EAU 2018: The Role of Lymphadenectomy in Urological Cancers - Prostate Cancer

Copenhagen, Denmark (UroToday.com) Dr. Heidenreich presented a summary of the role of lymphadenectomy in prostate cancer. Below is a summary of his main points below. However, unlike in other urothelial cancers, the role of lymphadenectomy is less clear in prostate cancer.
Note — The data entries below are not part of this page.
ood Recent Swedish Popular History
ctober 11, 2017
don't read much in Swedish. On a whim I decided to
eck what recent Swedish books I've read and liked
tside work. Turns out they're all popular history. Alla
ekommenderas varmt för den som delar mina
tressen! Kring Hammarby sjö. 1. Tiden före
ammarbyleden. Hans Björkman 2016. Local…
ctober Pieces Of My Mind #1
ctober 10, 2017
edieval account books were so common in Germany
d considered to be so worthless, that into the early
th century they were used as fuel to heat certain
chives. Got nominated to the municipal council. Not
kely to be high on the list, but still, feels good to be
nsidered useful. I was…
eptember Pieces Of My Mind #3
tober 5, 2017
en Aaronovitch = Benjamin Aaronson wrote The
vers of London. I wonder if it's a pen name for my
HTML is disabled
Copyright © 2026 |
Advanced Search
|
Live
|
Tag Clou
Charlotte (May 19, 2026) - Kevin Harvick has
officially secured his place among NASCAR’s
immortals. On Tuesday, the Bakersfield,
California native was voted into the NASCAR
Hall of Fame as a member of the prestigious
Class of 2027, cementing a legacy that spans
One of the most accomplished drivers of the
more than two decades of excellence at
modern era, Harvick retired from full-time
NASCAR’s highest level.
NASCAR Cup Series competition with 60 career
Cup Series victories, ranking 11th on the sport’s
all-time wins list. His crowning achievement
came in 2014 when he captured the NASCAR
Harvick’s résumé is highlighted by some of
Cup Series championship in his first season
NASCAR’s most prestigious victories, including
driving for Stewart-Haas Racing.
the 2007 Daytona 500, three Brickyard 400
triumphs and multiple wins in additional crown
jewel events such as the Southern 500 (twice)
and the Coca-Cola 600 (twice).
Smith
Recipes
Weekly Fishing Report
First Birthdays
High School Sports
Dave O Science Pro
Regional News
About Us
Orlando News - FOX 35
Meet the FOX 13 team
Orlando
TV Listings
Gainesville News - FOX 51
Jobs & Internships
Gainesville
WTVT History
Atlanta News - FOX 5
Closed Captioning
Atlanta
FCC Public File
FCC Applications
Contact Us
Rationale for Lymphadenectomy

  • To identify micrometastatic spread to locoregional lymph nodes
  • To assess for future progression
  • To decide on best individual approach – surveillance vs. adjuvant therapy
  • To improve oncologic outcome
Lymphatic drainage of the Prostate

  • Cranial prostate drains to external iliac nodes
  • Posterolateral prostate drains to internal iliac and obturator nodes
  • Posterior prostate drains to external iliac, internal iliac and obturator nodes
  • Hence to adequately capture lymphatic drainage for prostate cancer, must complete an extended node dissection to include all three of these areas! Obturator nodes insufficient!
  • Liebner et al 1980 – of 54 surgically treated prostate cancers, 29 had internal iliac nodes, 21 had external iliac nodes, and 4 had common iliac nodes.
Who should undergo an ePLND?

  • Do NOT perform in a low-risk PCa patient – arguably, they shouldn’t undergo prostatectomy at all
  • Perform ePLND in intermediate risk if LN risk > 5% by nomograms
  • Perform ePLND in all high-risk patients
Extended vs. standard LND

  • Heidenreich et al JUrol 2002 – 103 patients in each group. Patients who underwent ePLND had more nodes identified (28 vs. 11) and more importantly, more positive nodes identified (26% vs. 12%)
  • Heidenreich et al EU 2007 – Looking at nodal distribution again, they noted that patients undergoing limited node dissection (external iliac only) would have missed 50% of positive nodes (29% in internal iliac, 22% in obturator)
  • Bivalacqua et al Urology 2013 – compared single-surgeon experiences (one doing ePLND and one doing sPLND) over 10 year follow-up period and found that ePLND patients had better RFS and MFS
  • Indeed, removal of limited nodal disease (oligometastatic disease) may be curative in a subset of patients (Seiler JUrol 2014) – 1 node positive patients tend to do quite well.
  • Abdollah et al EU 2016 – more extended node dissection (>14 nodes removed) patients do better
  • Choo MS Annals Surg Oncol 2017 – systematic review of ePLND vs. sPLND. Found oncologic benefit of ePLND in terms of BCR. Recommended for moderate to high risk PCa. However, negative impact on functional outcomes cannot be excluded.
There is currently an institutional RCT being conducted by Dr. Heidenreich in this field. 950 Intermediate/high risk PCa patients are being randomized 1:1 to ePLND and sPLND – 500 have been accrued so far. Powered to find an 8% overall survival benefit over 10 years. CSS, MFS and RFS are all being assessed.

However, the clinical reality in everyday practice is that there is significant variations in practices – even for doing a LND at the time of RP for intermediate and high risk patients. Despite the evidence, there is little standardization in practice.